La chaise tue beaucoup

pereiradasilvacognitionLa bipédie est une caractéristique physique des homo sapiens et de quelques autres espèces. La nôtre est permanente, comme l’autruche, explique le développeur qui sait aussi se faire anthropologue. Nos corps et nos capacités cognitives fonctionnent de la même manière que nos ancêtres. « Notre corps biologique est celui du temps de l’évolution, plus que celui du temps de mutation des techniques ou du temps des transformations des modes de vie. » Alors que nos capacités de traitement informatique n’ont cessé de progresser, nos capacités cognitives, elles n’évoluent pas. Et nos capacités physiques ? Benoit Pereira da Silva présente un amusant graphique où il rapproche l’évolution dans le temps de ses capacités cognitives (stables), des capacités de traitement des ordinateurs qu’il utilise et de son poids. Sur le graphique, sa prise de poids jusqu’en 2013, date où il s’est mis à travailler en marchant, est on ne peut plus régulière.
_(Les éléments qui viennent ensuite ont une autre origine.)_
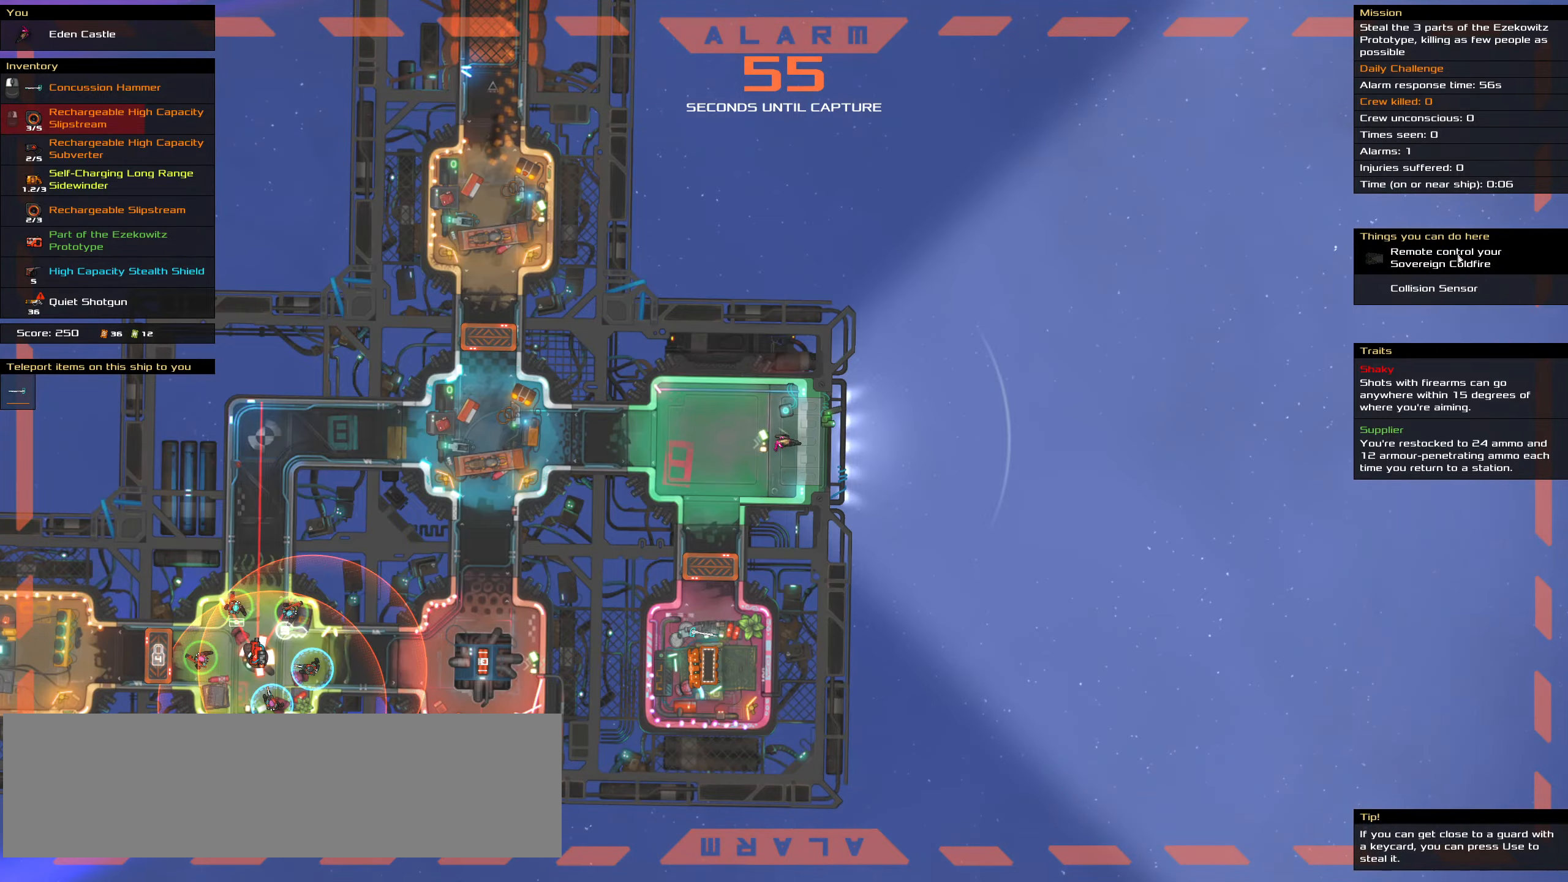
{"keys": ["ctrl_l", "space"], "mouse": [], "events": [[333, "mouse_left", "down"], [417, "mouse_left", "up"], [417, "space", "down"]]}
« Notre bipédie n’est plus permanente. Nous passons beaucoup de temps assis ou allongé alors que notre corps est un corps de marcheur, adapté au mode de vie actif des chasseurs cueilleurs », explique-t-il en arpentant la scène de droite à gauche sans jamais s’arrêter, comme si le fait de marcher était le meilleur moyen pour nous en convaincre. Pour lui, ce décalage, ce hiatus est le signe d’un problème de fond, de rythme entre nos modes de travail et de vie. « Les travailleurs du numérique sont tous assis devant des bureaux. Nos corps s’engraissent. Notre système lymphatique déraille. Les cancers et les maladies cardio-vasculaires augmentent. La chaise tue beaucoup. »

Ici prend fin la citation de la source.